The keybinding lifecycle pair lives in a sibling namespace — day8.re-frame2-causa.keybinding — but its shape and intended audience put it closer to the runtime seam than to the mount facade. The pair is the embed-host escape hatch: hosts that mount Causa as a right-hand-side panel (Story, third-party tool surfaces) and want to take the Ctrl+Shift+C chord back reach for detach!.

attach!

  • Signature:
    (attach!)  nil
    
  • Description: Install the global Ctrl+Shift+C keydown listener once. No-op on second + subsequent calls (the attached-state sentinel survives reloads). Honours the :rf.causa/keybinding-enabled? config slot — when false the listener is NOT installed.

detach!

  • Signature:
    (detach!)  nil
    
  • Description: Remove the global keydown listener if one is currently attached. Idempotent — safe to call when nothing is attached (no-op), and safe to call twice in a row (the second call is a no-op). Symmetric with attach!.

The two surfaces compose: standalone Causa calls attach! from the preload's six side-effects; an embed host that loaded Causa first and wants to take the chord back from inside its own mount lifecycle calls detach! after Causa has already attached.

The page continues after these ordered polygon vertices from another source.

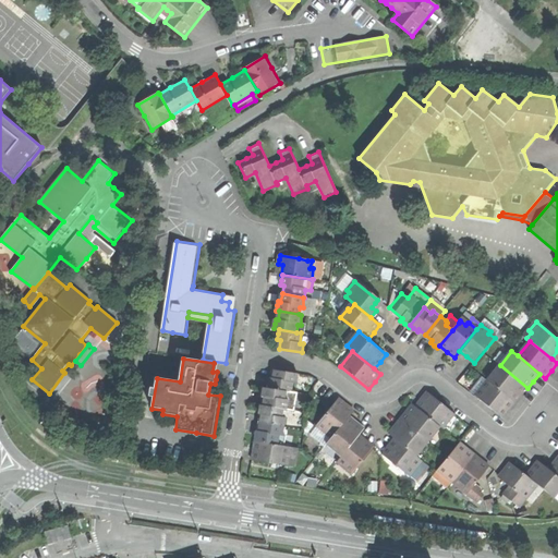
[(500,365),(487,380),(516,402),(521,396),(528,388),(500,365)]
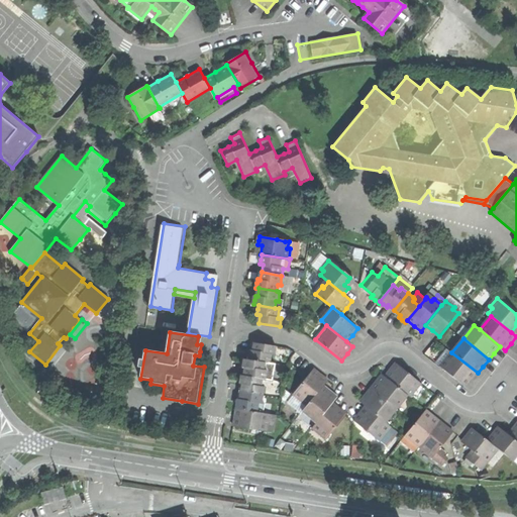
[(276,346),(255,342),(253,350),(251,350),(251,353),(250,359),(271,363),(272,354),(275,354),(276,346)]
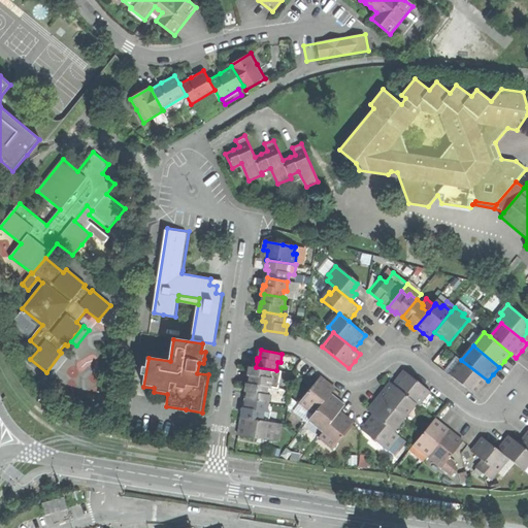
[(450,374),(476,395),(482,389),(488,381),(461,360),(450,374)]
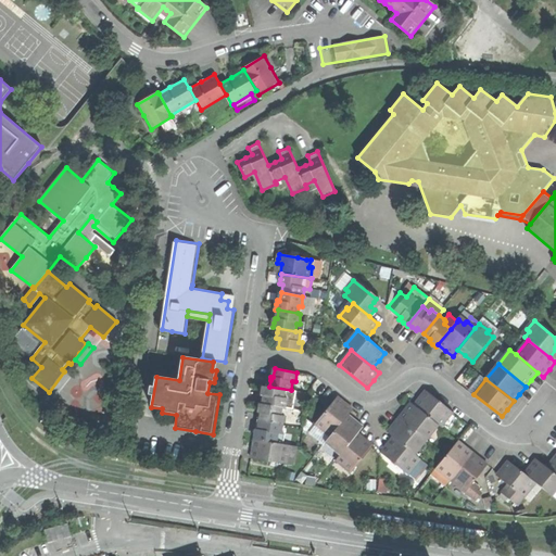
[(297,391),(291,390),(269,387),(264,387),(263,391),(262,395),(265,395),(263,403),(282,406),(286,407),(287,399),(294,400),(297,391)]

Calling them in sequence — attach! → detach! → attach! — flips between attached / not-attached cleanly without leaking listeners or stale sentinel state.

Cross-side coupling — one-way

The MCP server depends on the accessor signatures above (the contract). The runtime is independent of any server — Causa-the-panel loads runtime.cljs without an MCP server running, and any future MCP consumer can attach later without the runtime needing to know.

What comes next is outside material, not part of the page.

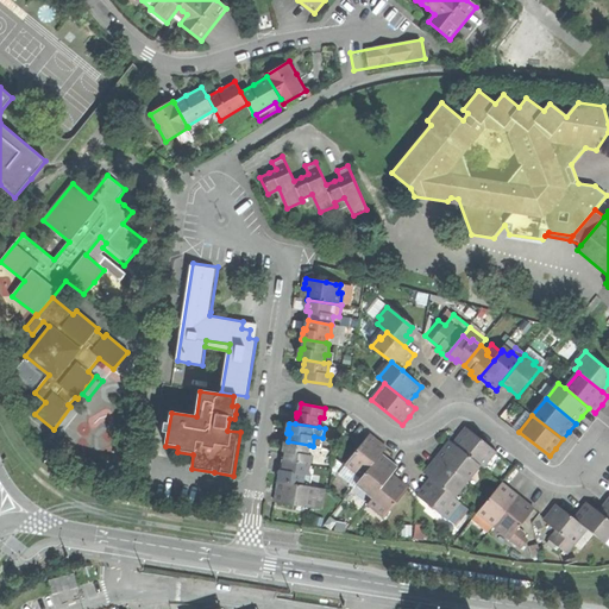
[(460,435),(454,443),(482,466),(484,468),(497,452),(468,427),(460,435)]
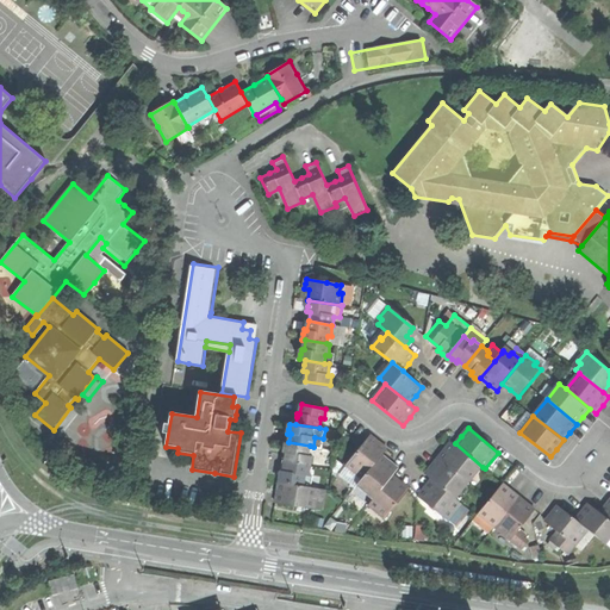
[(346,466),(362,480),(384,455),(388,449),(379,442),(372,436),(346,466)]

Adding an accessor is an additive change at the Causa layer; removing or renaming one is a breaking change to the Tool-Pair contract and requires a major-version bump. This is the same Tool-Pair discipline that governs the framework's trace bus and epoch history: the framework / Causa emits; tools consume; the contract is the data shape, not the call shape.

A complete tool client interaction

A tool client's typical flow:

1. discover-app                  — runtime/health, reports :session-id, :frames, :ambiguous-frame?
2. get-trace-buffer               — runtime/get-trace-buffer {:since-ms 5000}
3. dispatch                       — runtime/dispatch! [:my.app/click 42] {:frame :app/main}
4. get-app-db                     — runtime/get-app-db {:frame :app/main :path [:counter]}
5. restore-epoch                  — runtime/restore-epoch! {:frame :app/main :epoch-id <uuid>}
6. unsubscribe / cleanup          — runtime/unsubscribe! for any open streaming subs

Every call carries an :origin tag (the tool client's identifier rebound for the synchronous extent of the eval'd form); every mutation surfaces in the trace stream where Causa's panel — running in the same browser — paints it. The tool client and the panel observe the same surface; neither coordinates with the other.

See also

  • Mount control — the host-facing facade open! / close! / toggle! / popout! the runtime seam is parallel to.
  • Configuration keys:rf.causa/keybinding-enabled? and the boot-time gate the attach! lifecycle pair reads.
  • Framework API — Instrumentation — the trace bus, the epoch buffer, and elide-wire-value the runtime accessors consume.
  • Framework API — Registrarrf/registrations and rf/handler-meta, the framework primitives get-handlers and get-source-coord project over.
  • Tool-Pair spec — the normative contract for the framework / Causa emit, tool consume discipline.